Urbani nel 1979 pubblica il terzo disco ufficiale a proprio nome 360° Aeutopia, dopo Invitation e Jazz a confronto 13 rispettivamente di due e quattro anni prima; ma durante i Seventies sono ben nove gli album a cui partecipa, lavorando con maestri del calibro di Giorgio Gaslini, Mario Schiano, Enrico Rava, Giancarlo Schiaffini, Gaetano Liguori, oltre il duo folk-rock Loy & Altomare. Durante gli anni ’80 e ’90 al contrario sono 9 gli album suoi, contro i 4 altrui, ma con nomi di assoluto prestigio come Luigi Bonafede, Giovanni Tommaso, Luca Flores e addirittura Chet Baker. Non è tanto il jazz di Massimo a essere vera musica, quanto un’esistenza che purtroppo lo accumuna alla piaga dell’eroina che funesta molti giovani negli anni ’70, portandolo da indiscusso talento del jazz italiano e internazionale a un’esistenza segnata da difficoltà e contraddizioni, quasi in sintonia, nel tragico destino, del jazz menzionato Charlie Parker (1920-1955).
Entrambi al sax contralto, sia pur in epoche e contesti assai differenti, vivono sino in fondo il ruolo dell’artista maledetto, genio e sregolatezza, di fronte a una società che non ne sa apprezzare completamente i valori umani e creativi.

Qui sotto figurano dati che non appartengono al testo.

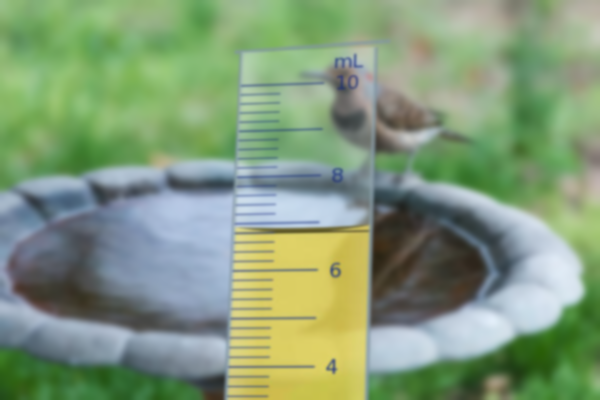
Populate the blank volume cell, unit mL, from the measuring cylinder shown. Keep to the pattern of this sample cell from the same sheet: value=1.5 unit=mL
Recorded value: value=6.8 unit=mL
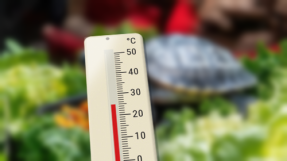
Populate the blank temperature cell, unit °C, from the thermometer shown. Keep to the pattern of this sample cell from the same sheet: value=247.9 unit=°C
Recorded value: value=25 unit=°C
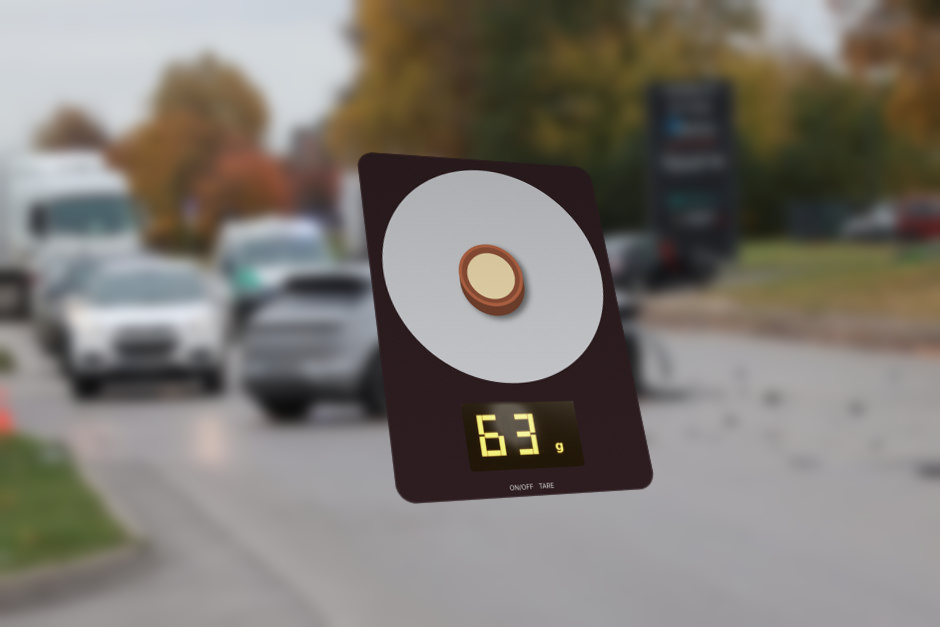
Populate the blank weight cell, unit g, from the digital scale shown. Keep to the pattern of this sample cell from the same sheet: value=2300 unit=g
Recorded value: value=63 unit=g
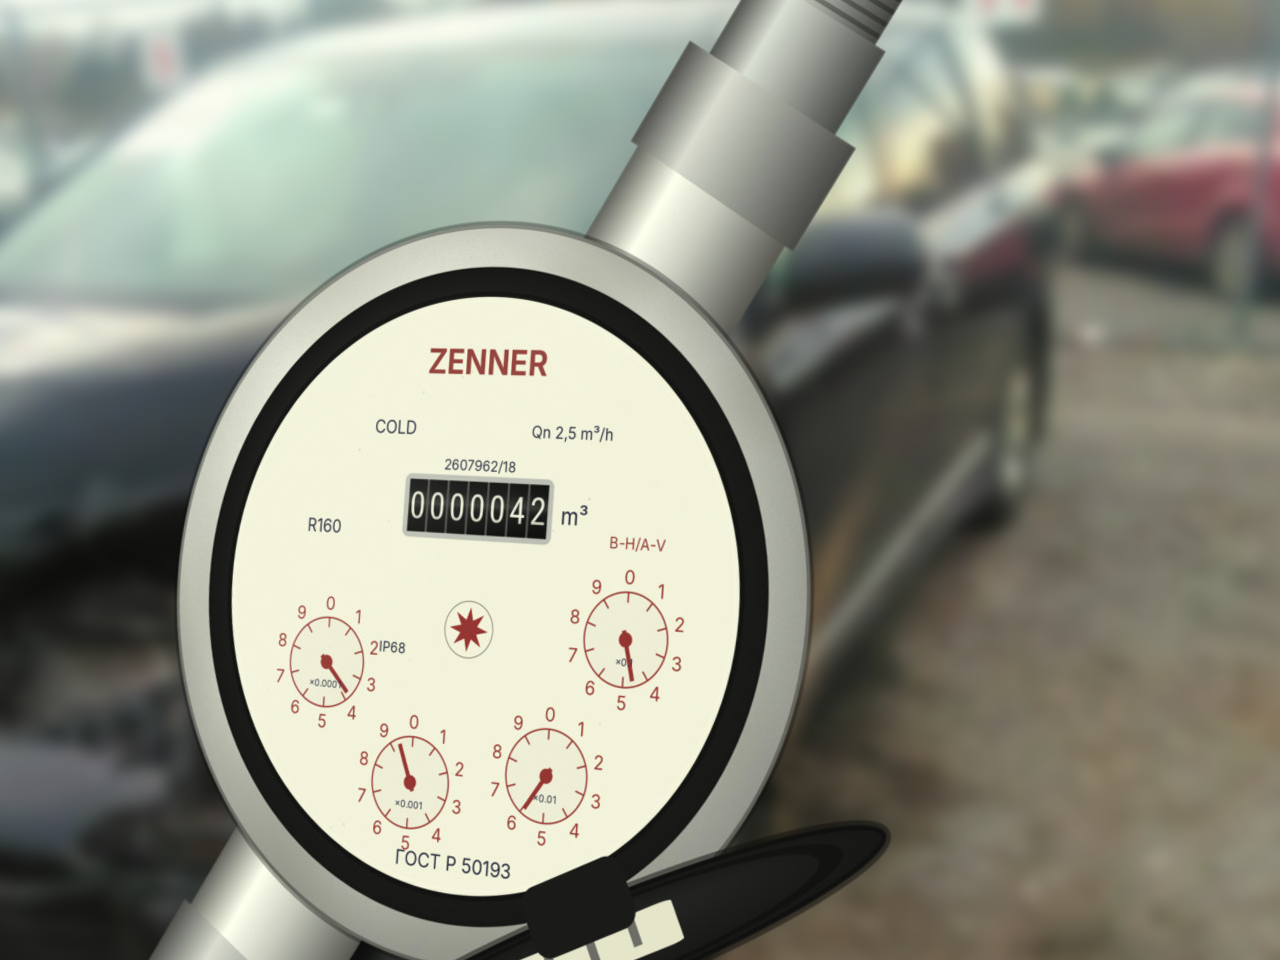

Per Parker e Urbani, vittime precoci e anime sofferte della tossicodipendenza, la musica resta l’unica forma spirituale in cui convogliare le energie positive nei momenti di inventiva e di passione: non è un caso infatti che proprio Urbani, partito stilisticamente dall’avanguardia radicale, si avvicini, alla fine dei Sevenetis, ben presto a rileggere la poetica parkeriana bebop, ossia gli inizi del jazz moderno, una sonorità sconvolgente, ma che non rinuncia a un lirismo struggente ed esasperato, quasi a esternare catarticamente le angosce e le frustrazioni del ‘negro’, e più in generale, della civiltà contemporanea.
Il potenziale espressivo rimane in Massimo sempre a livelli elevatissimi: eccelle soprattutto nell’improvvisazione su temi arcinoti, rinunciando a scrivere brani originari, per poter perfezionare ogni volta, in concerto o su disco, i motivi del recente passato afroamericano, alla ricerca di un’ideale eredità del modello parkeriano e di musica veritiera: non a caso l’unica composizione nota di Urbani è Blues for Bird, che già nel titolo è una esplicita dichiarazione d’affetto e d’amore: Bird è appunto il nomignolo di Parker.